There were splotches of scarlet on Collier’s wide forehead, bloodless patches of white at the corners of his drawn lips, as he whipped his Toyota to the outside lane of the George Washington Bridge, blasted his horn and screamed curses at the cab that impeded his progress. He was furious, not at the cab driver but at the recent whim of fate that by rights
he
should have controlled.

He had been stalking Oxman, not the black policeman, Tobin. Oxman’s partner did not deserve to die in his stead; Tobin was not a sinner in God’s kingdom, the Eye had not revealed him to be one of the evil ones. But he fervently hoped that he
had
killed Tobin. The black man had seen his face in the lighted basement, could identify God if he lived.

I should have shot him again
, Collier thought. But he had not been thinking clearly; the sudden appearance of Tobin, the exchange of shots, had unnerved him. He was still unnerved. It should have been Oxman who died tonight. Oxman, Oxman, Oxman!

He struck the dashboard with his fist hard enough to cause the glove compartment to fly open and its contents to drop onto the floor. The driver of a van in the next lane honked his horn and yelled something through his open window, raised his middle finger with a violent upward twist of the hand. Collier had to restrain himself from jerking the wheel to the right and smashing his car into the van, sending the blasphemous swine onto eternity’s highway.

Stay calm, stay calm
, he told himself, tapping the brake to slack his speed and allow the van to move ahead. This was not the time for rash action; this was a time for control, for analyzing and regrouping. Detective Oxman was still a dead sinner; his time was almost expired, the confluence of will and actuality almost at hand. At a chosen time, in a chosen place, the Angel of Death had only to twitch his right index finger on the trigger of his weapon of justice and for Oxman, Oxman, Oxman the mouth of hell would open and the fire would devour him.

There was a soothing quality in the thought.
I am God
, Collier reminded himself.
Why should God worry? I am the right and the might and the Glory
.

He relaxed somewhat as he reached the end of the bridge and took the exit for Skyline Drive and Cliffside Park. He was no longer driving erratically.

He was almost home.

9:20 P.M. — E.L. OXMAN

The Crestview Towers was an imposing stone-and-glass apartment building in Cliffside Park, some forty stories high. Beneath its canopy stood an equally imposing doorman in a medal-adorned uniform that would have made General Patton’s appear shabby. The doorman touched the shiny visor of his cap in appropriately military fashion as a gaunt woman walking two small poodles strutted past in review.

Oxman parked his car a short distance away and walked back to the entrance. When he got there he drew his shield from his inside pocket and flashed it at the doorman, gambling that he wouldn’t look closely and see it was an NYPD badge and not a local. There was no problem; the doorman gave the badge a cursory glance and looked away. He had already made Oxman as a cop and was busy wondering what was going on.

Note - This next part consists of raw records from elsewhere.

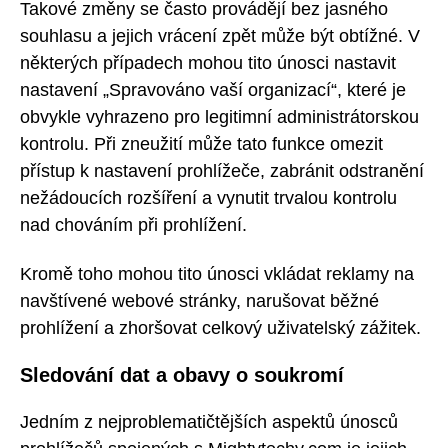
Takové změny se často provádějí bez jasného
souhlasu a jejich vrácení zpět může být obtížné. V
některých případech mohou tito únosci nastavit
nastavení „Spravováno vaší organizací“, které je
obvykle vyhrazeno pro legitimní administrátorskou
kontrolu. Při zneužití může tato funkce omezit
přístup k nastavení prohlížeče, zabránit odstranění
nežádoucích rozšíření a vynutit trvalou kontrolu
nad chováním při prohlížení.
Kromě toho mohou tito únosci vkládat reklamy na
navštívené webové stránky, narušovat běžné
prohlížení a zhoršovat celkový uživatelský zážitek.
Sledování dat a obavy o soukromí
Jedním z nejproblematičtějších aspektů únosců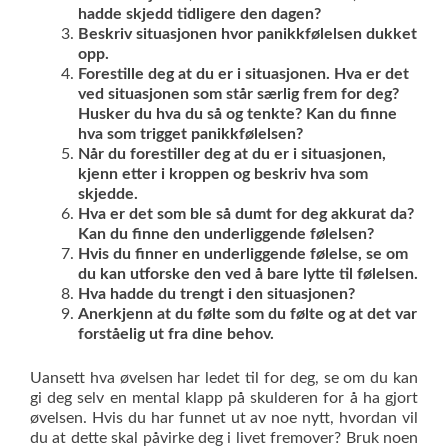
hadde skjedd tidligere den dagen?
Beskriv situasjonen hvor panikkfølelsen dukket
opp.
Forestille deg at du er i situasjonen. Hva er det
ved situasjonen som står særlig frem for deg?
Husker du hva du så og tenkte? Kan du finne
hva som trigget panikkfølelsen?
Når du forestiller deg at du er i situasjonen,
kjenn etter i kroppen og beskriv hva som
skjedde.
Hva er det som ble så dumt for deg akkurat da?
Kan du finne den underliggende følelsen?
Hvis du finner en underliggende følelse, se om
du kan utforske den ved å bare lytte til følelsen.
Hva hadde du trengt i den situasjonen?
Anerkjenn at du følte som du følte og at det var
forståelig ut fra dine behov.
Uansett hva øvelsen har ledet til for deg, se om du kan
gi deg selv en mental klapp på skulderen for å ha gjort
øvelsen. Hvis du har funnet ut av noe nytt, hvordan vil
du at dette skal påvirke deg i livet fremover? Bruk noen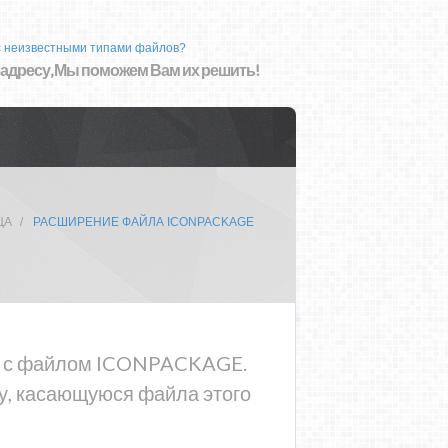
с неизвестными типами файлов?
 адресу, Мы поможем Вам их решить!
ЦА
РАСШИРЕНИЕ ФАЙЛА ICONPACKAGE
ема с файлом ICONPACKAGE.
у, касающуюся файла этого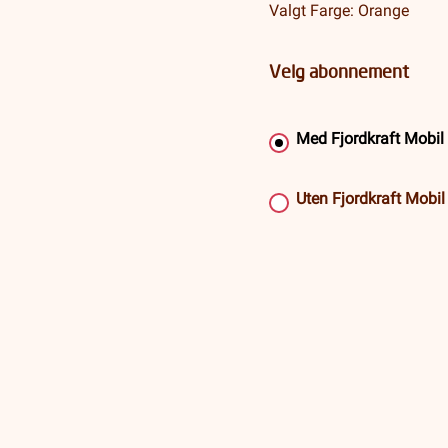
Valgt Farge: Orange
Velg abonnement
Med Fjordkraft Mobi
Uten Fjordkraft Mobi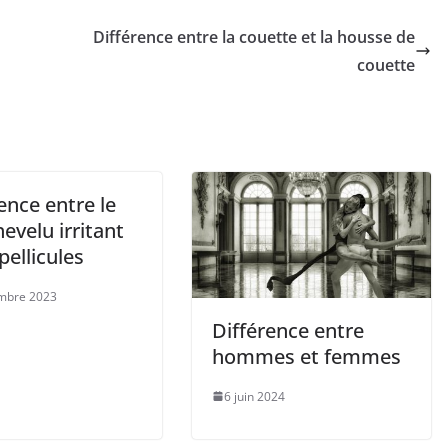
Différence entre la couette et la housse de
couette
ence entre le
hevelu irritant
 pellicules
mbre 2023
Différence entre
hommes et femmes
6 juin 2024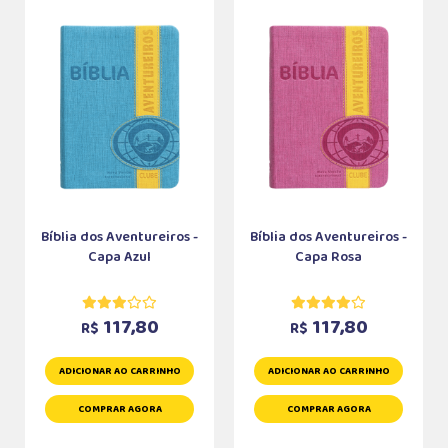
Bíblia dos Aventureiros -
Bíblia dos Aventureiros -
Capa Azul
Capa Rosa
117,80
117,80
R$
R$
ADICIONAR AO CARRINHO
ADICIONAR AO CARRINHO
COMPRAR AGORA
COMPRAR AGORA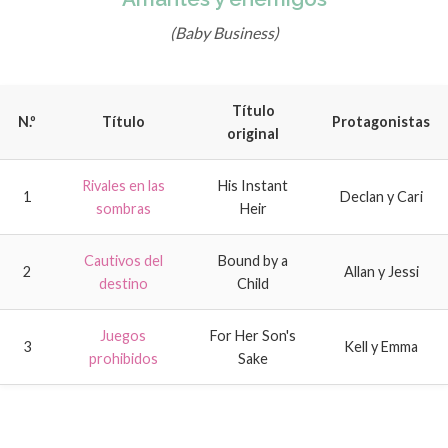
(Baby Business)
Título
N.º
Título
Protagonistas
original
Rivales en las
His Instant
1
Declan y Cari
sombras
Heir
Cautivos del
Bound by a
2
Allan y Jessi
destino
Child
Juegos
For Her Son's
3
Kell y Emma
prohibidos
Sake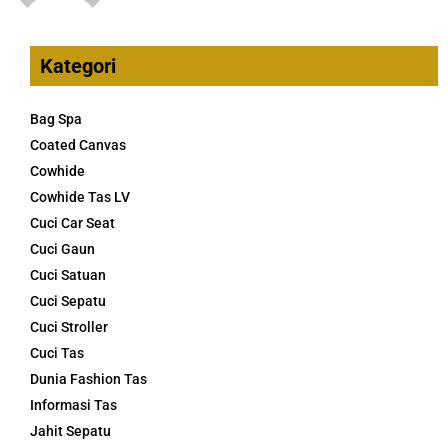
Kategori
Bag Spa
Coated Canvas
Cowhide
Cowhide Tas LV
Cuci Car Seat
Cuci Gaun
Cuci Satuan
Cuci Sepatu
Cuci Stroller
Cuci Tas
Dunia Fashion Tas
Informasi Tas
Jahit Sepatu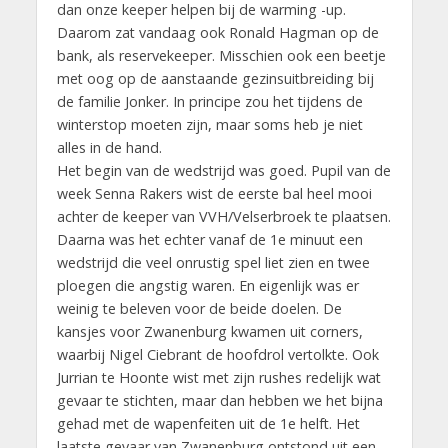
dan onze keeper helpen bij de warming -up.
Daarom zat vandaag ook Ronald Hagman op de
bank, als reservekeeper. Misschien ook een beetje
met oog op de aanstaande gezinsuitbreiding bij
de familie Jonker. In principe zou het tijdens de
winterstop moeten zijn, maar soms heb je niet
alles in de hand.
Het begin van de wedstrijd was goed. Pupil van de
week Senna Rakers wist de eerste bal heel mooi
achter de keeper van VVH/Velserbroek te plaatsen.
Daarna was het echter vanaf de 1e minuut een
wedstrijd die veel onrustig spel liet zien en twee
ploegen die angstig waren. En eigenlijk was er
weinig te beleven voor de beide doelen. De
kansjes voor Zwanenburg kwamen uit corners,
waarbij Nigel Ciebrant de hoofdrol vertolkte. Ook
Jurrian te Hoonte wist met zijn rushes redelijk wat
gevaar te stichten, maar dan hebben we het bijna
gehad met de wapenfeiten uit de 1e helft. Het
laatste gevaar van Zwanenburg ontstond uit een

“I’m looking for the tenant of the apartment on the south corner, twentieth floor,” Oxman said. “Who would that be?”

The doorman frowned. “You don’t know who you’re looking for?”

“Just answer the question.”

The doorman read the expression on Oxman’s face correctly and it made him uneasy. He was a big man, paunchy beneath the ornate uniform, with an ex-jock’s solid bulk to his neck and the slope of his shoulders. “South corner, twentieth floor,” he said. “Let’s see … that’d be Mr. Collier. Twenty-E.”